Using SAP HANA, you can expand transactional applications through analytical functionality. Varied technologies and tools are available for this purpose, which—in many cases—allow you to add analytical functions with very little programming effort.
9Integrating Analytical Functionality
In Chapter 1, you learned that you can combine transactional and analytical functionality or add analytical capabilities to existing transactional applications using SAP HANA. This chapter describes this topic in more detail. From our point of view, this is important to avoid investments in the development of analytical functionalities that are already provided out of the box.
We’ll start by explaining important concepts and terms used in this context. Then we provide an overview of the SAP BusinessObjects portfolio and describe the options provided by the Analytic Engine of SAP Business Warehouse (SAP BW). Finally, we’ll introduce possible architectures that can be used to expand transactional, ABAP-based systems by analytical functionality, along with their advantages and disadvantages.

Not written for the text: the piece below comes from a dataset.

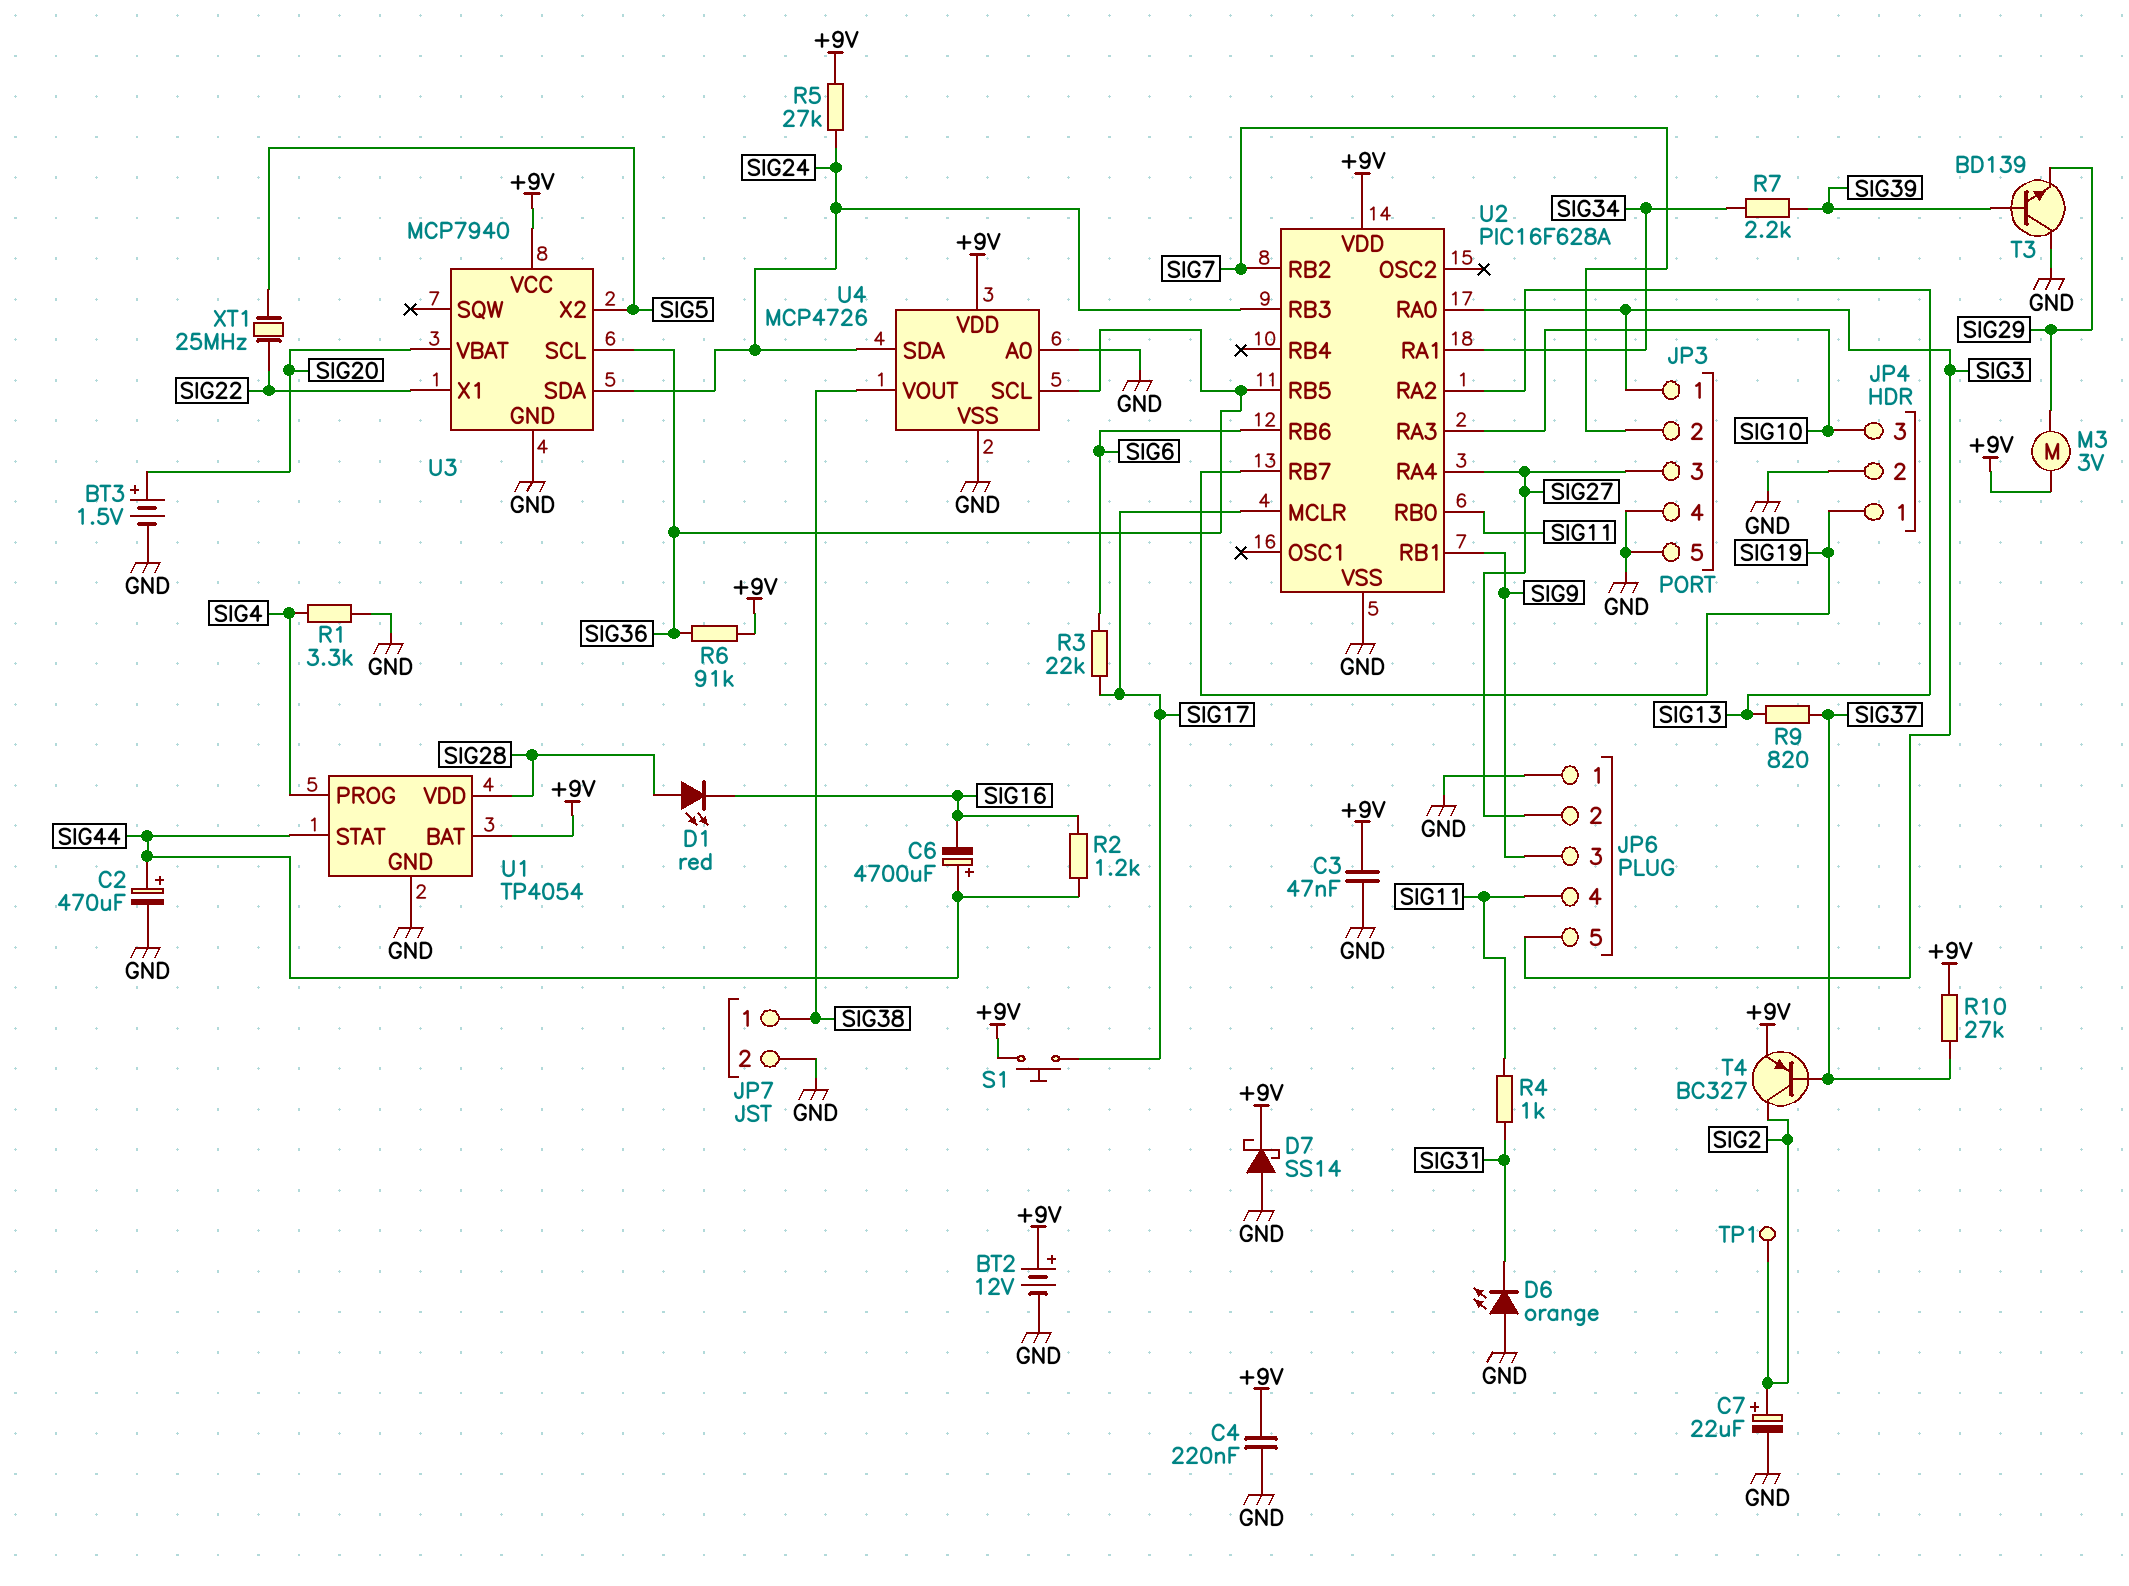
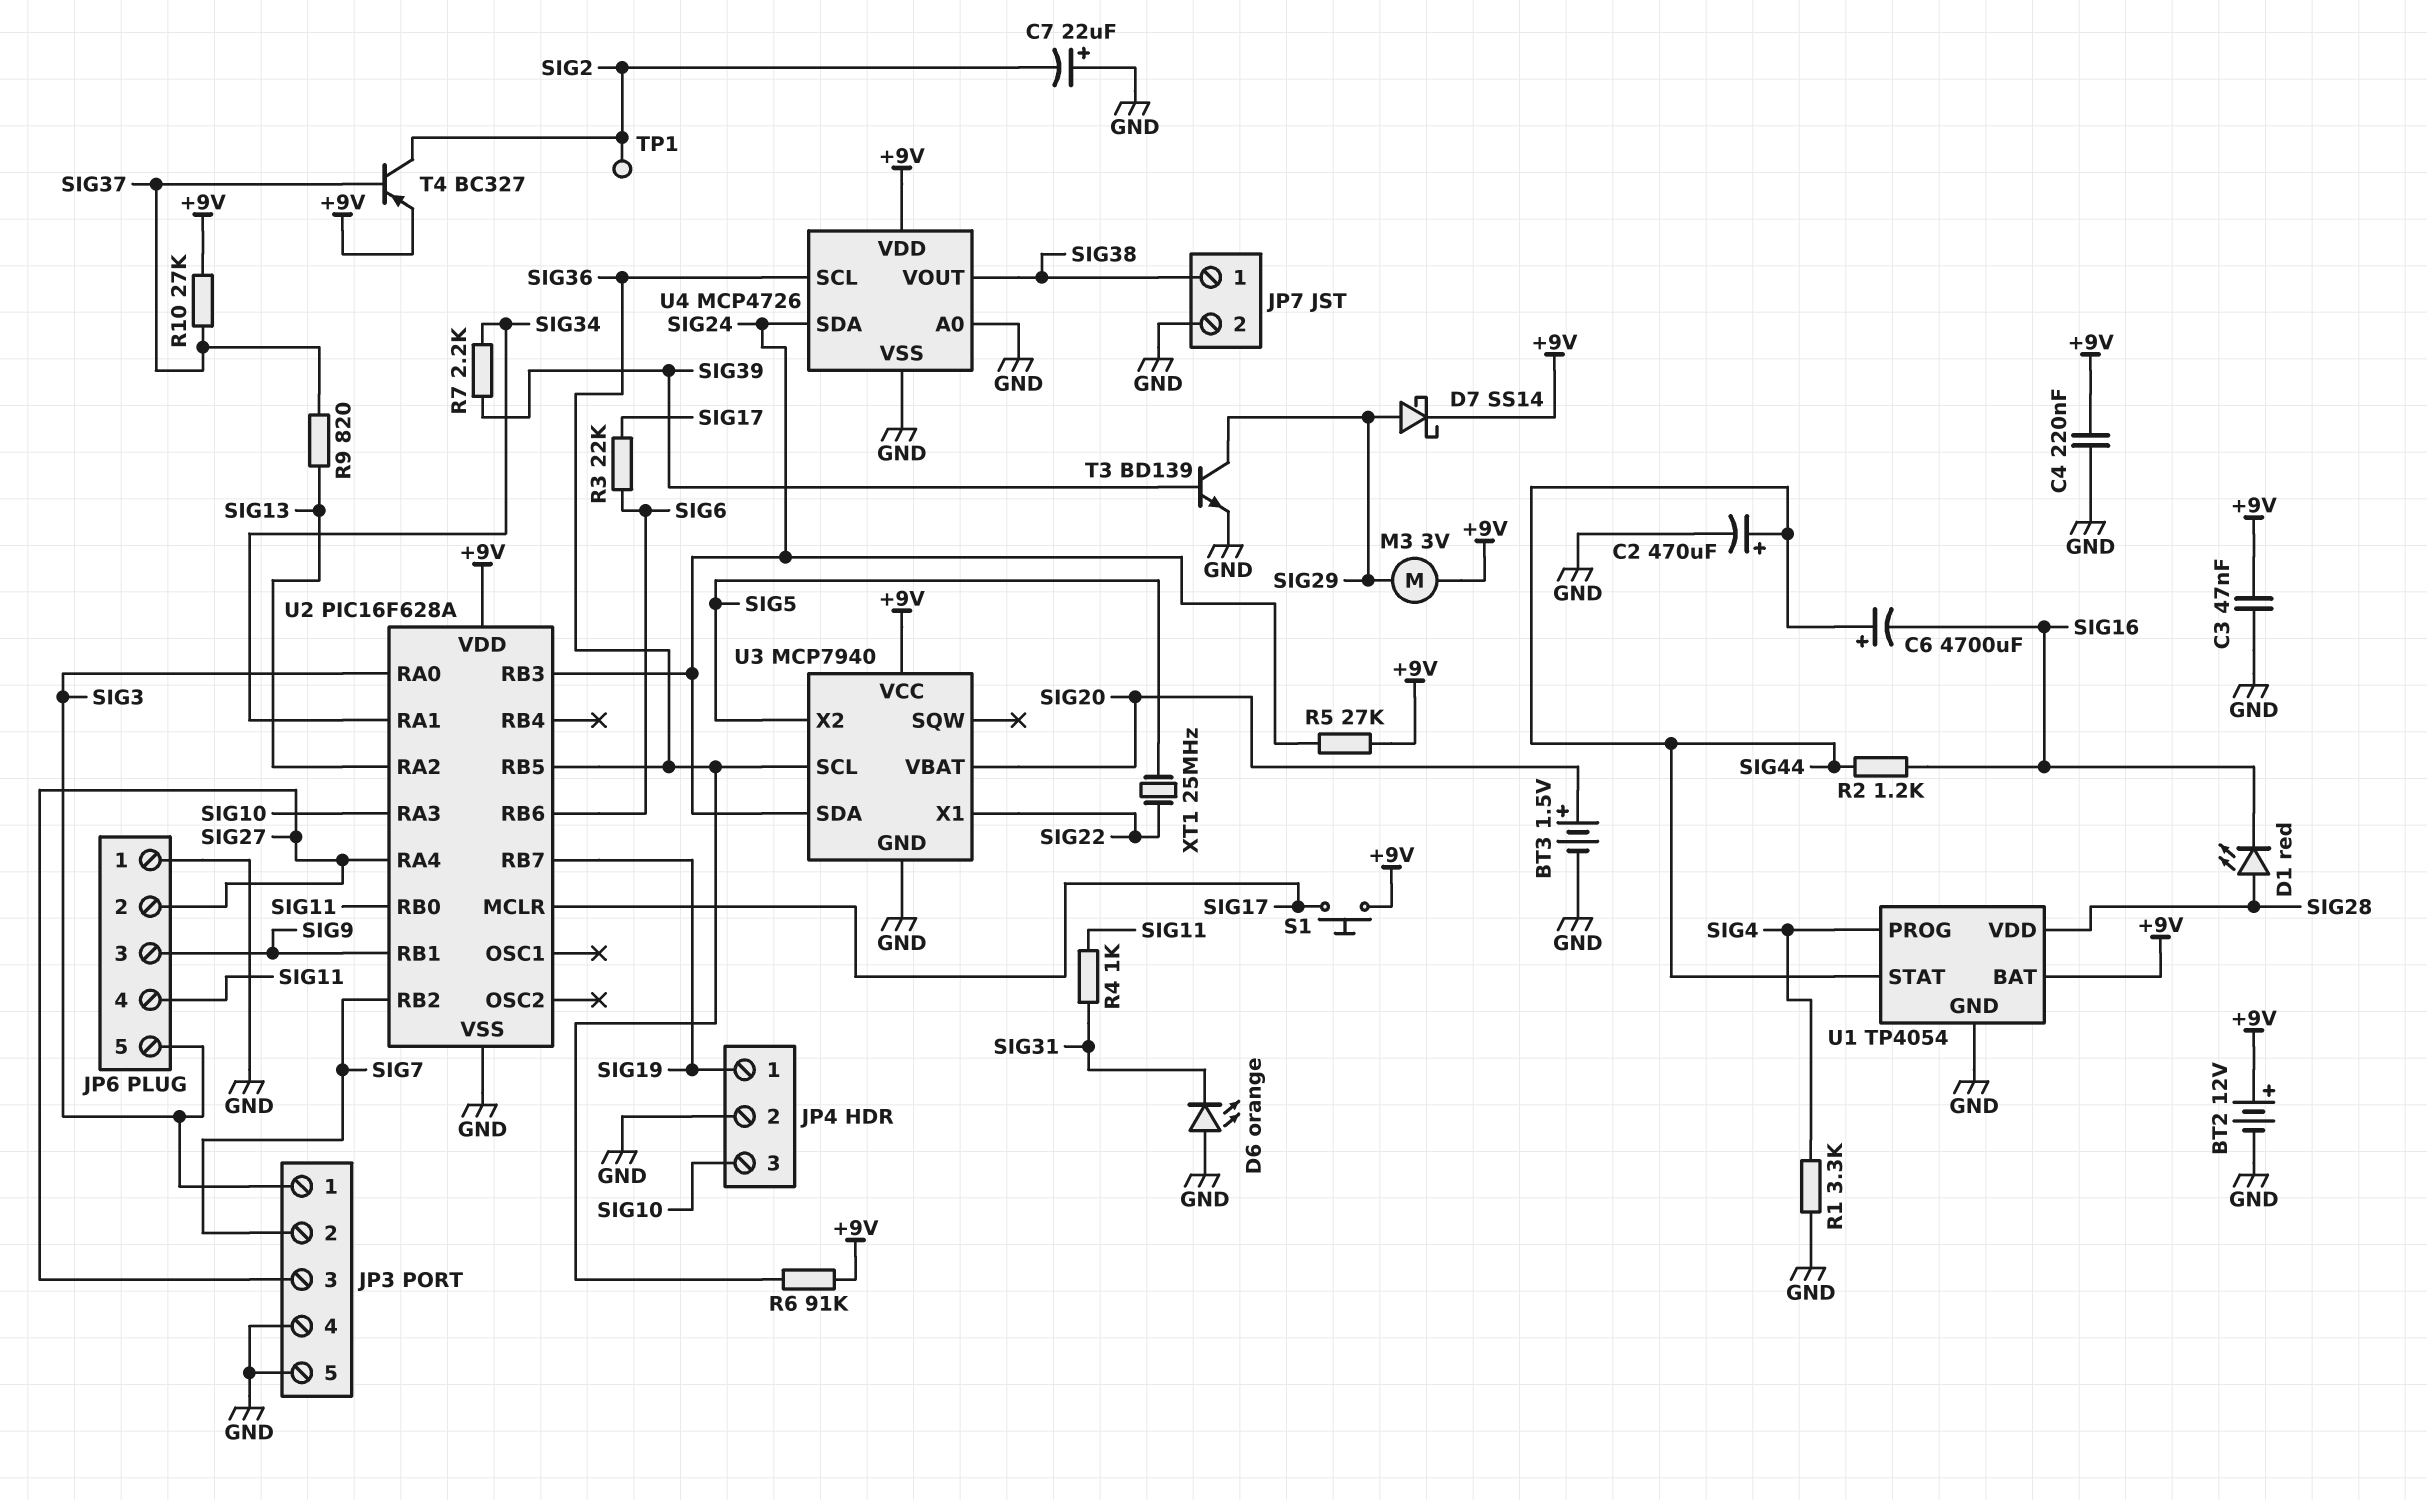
C7: 22uF (plus SIG2, minus GND) -> 22uF (plus GND, minus SIG2)
D7: schottky SS14 (A GND, K +9V) -> schottky SS14 (A SIG29, K +9V)
T3: NPN BD139 (B SIG39, C GND, E SIG29) -> NPN BD139 (B SIG39, C SIG29, E GND)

Due to space constraints, however, the presented technologies and tools can’t be explained in detail. Therefore, you won’t be able immediately to use all of the methods presented for integrating analytical functionality in transactional applications after reading this chapter.
9.1What Is Analytical Functionality?
To understand the options described in this chapter, you need to understand analytical functionality and how the integration of analytical capabilities in transactional applications differs from a data warehouse.
Analytical functionality is more than just reporting. Reporting helps you present and format data. Data analysis should then help you understand correlations and causes so you can determine necessary measures based on this information (insight to action). Ideally, these measures should have a positive impact for your organization (e.g., higher revenues, lower cost, improved customer retention). Figure 9.1 shows how these concepts correlate.
Figure 9.1Overview of Analytical Functionality
Reporting and data analysis tasks can be performed at different levels (Figure 9.2):
-
Strategic level
The strategic level deals with basic questions that have a long-term impact on an organization. Using the SFLIGHT data model from the previous chapters, possible strategic questions for an airline include the following: Which flight connections should be expanded? How should the miles program be enhanced? -
Tactical level
The tactical level deals with questions that have a medium-term impact on the organization or individual areas within the company. Possible tactical questions include the following: How should ticket prices be adjusted starting January 1 of the following year if kerosene prices continue to develop as they have in the past three months? How will the operating result in the next three years be affected by the new air-traffic tax? -
Operational level
The operational level deals with short-term questions regarding day-to-day operations. Possible operational questions include the following: Which duty-free products should be replaced due to lack of demand? Which customers should be approached to improve the business-class utilization of a certain flight connection?Figure 9.2Levels of Reporting and Data Analysis
While small time delays in data provisioning usually aren’t problematic for reporting and data analysis at the strategic and tactical level—and it may not be possible to avoid such delays, as data from different systems must be consolidated—latency-free data provisioning is often of paramount importance at the operational level. Imagine a travel agent who is on the phone with a customer who wants to book a flight. Ideally, the travel agent should not only know the current use of the desired flight but should also be able to offer alternative flights on other dates and possibly on better terms. The travel agent should also know the current status and bonus-mile count of the customer, the discounts granted, and so on. In this example, time delays when providing this data aren’t acceptable.
In addition to transactional systems for their business processes (e.g., SAP ERP), organizations often use separate analytical systems referred to as data warehouses (e.g., SAP BW). Transactional systems are systems for Online Transaction Processing (OLTP). As a synonym for analytical systems, the term Online Analytical Processing (OLAP) is often used. The latter isn’t entirely correct because OLAP describes multidimensional analyses based on a star schema, while data in a data warehouse can also be organized in flat database tables (in SAP BW, for example, in the form of operational data store (ODS) objects—see Section 9.3). Some background information on OLAP is also provided in Chapter 4, Section 4.4.
In recent years, SAP BW was used not only for strategic and tactical analyses in the SAP environment but often also for operational reports and data analyses for the following reasons:
-
Load reduction on transactional systems
-
No significant enhancements of Report Painter, drilldown reporting, Logistics Information System (LIS), and other existing reporting tools within transactional systems
-
Extensive business intelligence (BI) content (i.e., preconfigured data transformations and information models for SAP BW)
This meant that the required data wasn’t always provided in real time for the end users.
Today, you have the option to implement operational reporting where it belongs: within the transactional systems. Analyses that could only be run during the night and after several data transformations in the past can now be done on the fly based on the original data and, for instance, using the tools of the SAP BusinessObjects portfolio.